粘着剤につきましては、フラットパネル・ディスプレイ(FPD)分野でのシェア拡大と用途拡大に向け、継続した製品開発、改良に注力しております。液晶ディスプレイ(LCD)の偏光板用途では、市場要求に応じた光学特性と耐久性の向上に取り組み、FPD周辺部材分野では、保護フィルム用途などでの機能性向上に取り組んでおります。また、需要の拡大が見込まれる有機溶剤による環境負荷を抑制した環境配慮型製品の開発にも注力しております。

微粉体につきましては、LCD分野における光拡散シート用途での更なるシェア拡大を図るために、市場ニーズの変化に対応した光学特性の向上と低コスト化に向けた製品開発を継続し、着実に成果を上げております。また、他の微粉体製品でも、用途拡大に向けた性能改良や新機能付加などの研究開発に注力しております。

特殊機能材につきましては、顧客ニーズに応じた電子材料用樹脂の開発に注力するとともに、用途拡大に向けた新たな機能性樹脂の開発に注力しております。

加工製品につきましては、環境対応製品である無溶剤型厚物両面テープや低VOC型両面テープの開発に注力するとともに、スマートフォンなどの電子情報機器分野での市場ニーズの変化に対応した高機能テープ・フィルム製品の品揃え拡充や改良に取り組み、着実に成果を上げております。また、用途拡大と価格競争力の強化を図るために、性能向上と低コスト化に向けた製品開発に注力しております。

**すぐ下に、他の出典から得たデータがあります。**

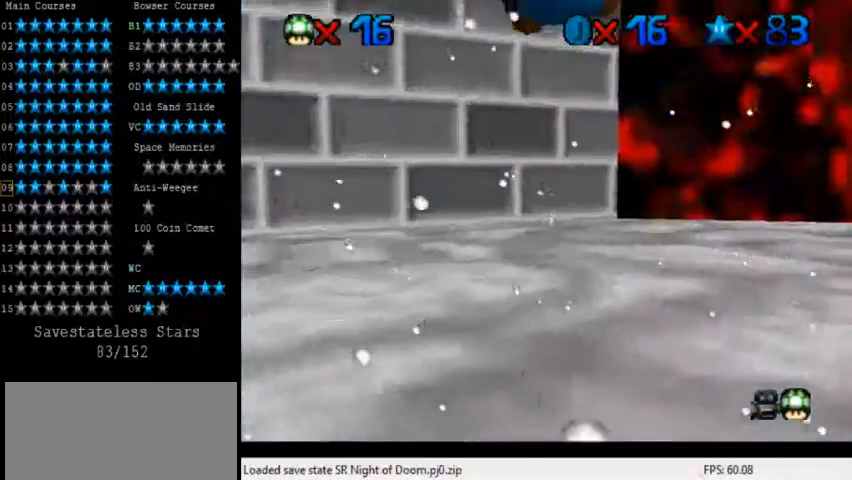
{"keys": ["up"], "events": []}
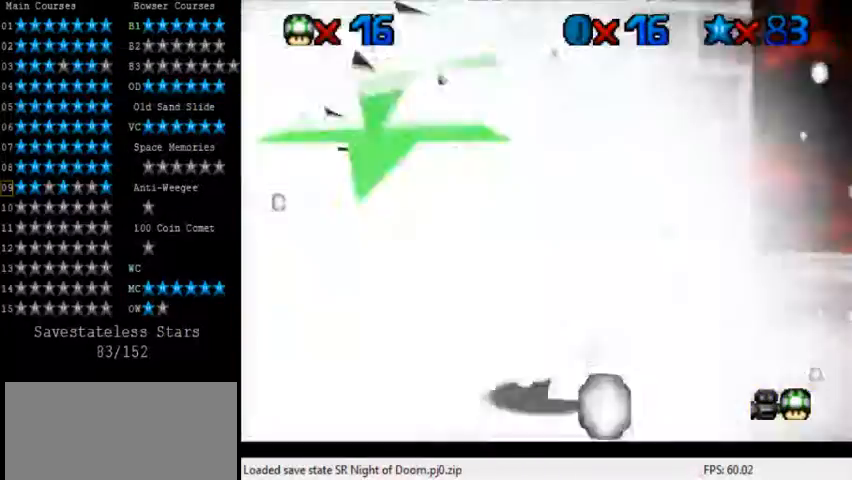
{"keys": ["right", "up"], "events": [[40, "right", "down"], [280, "y", "down"], [320, "shift", "down"], [480, "shift", "up"], [480, "y", "up"]]}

新規事業につきましては、ナノインプリント技術による撥水フィルムの製品化に注力するとともに、量産化技術の確立に取り組んでおります。また、新たな機能性材料の開発を進めるとともに、既存の樹脂合成技術、加工技術、プロセス技術の組合せや新たな技術の導入による新製品・サービスの創出にも取り組んでおります。

(装置システム)

装置システムにつきましては、有機溶剤回収装置等の技術開発に取り組んでおります。なお、装置システムの研究開発費につきましては、研究開発活動の大半がケミカルズの設備技術開発を兼ねており、金額も軽微であることから、記載を省略しております。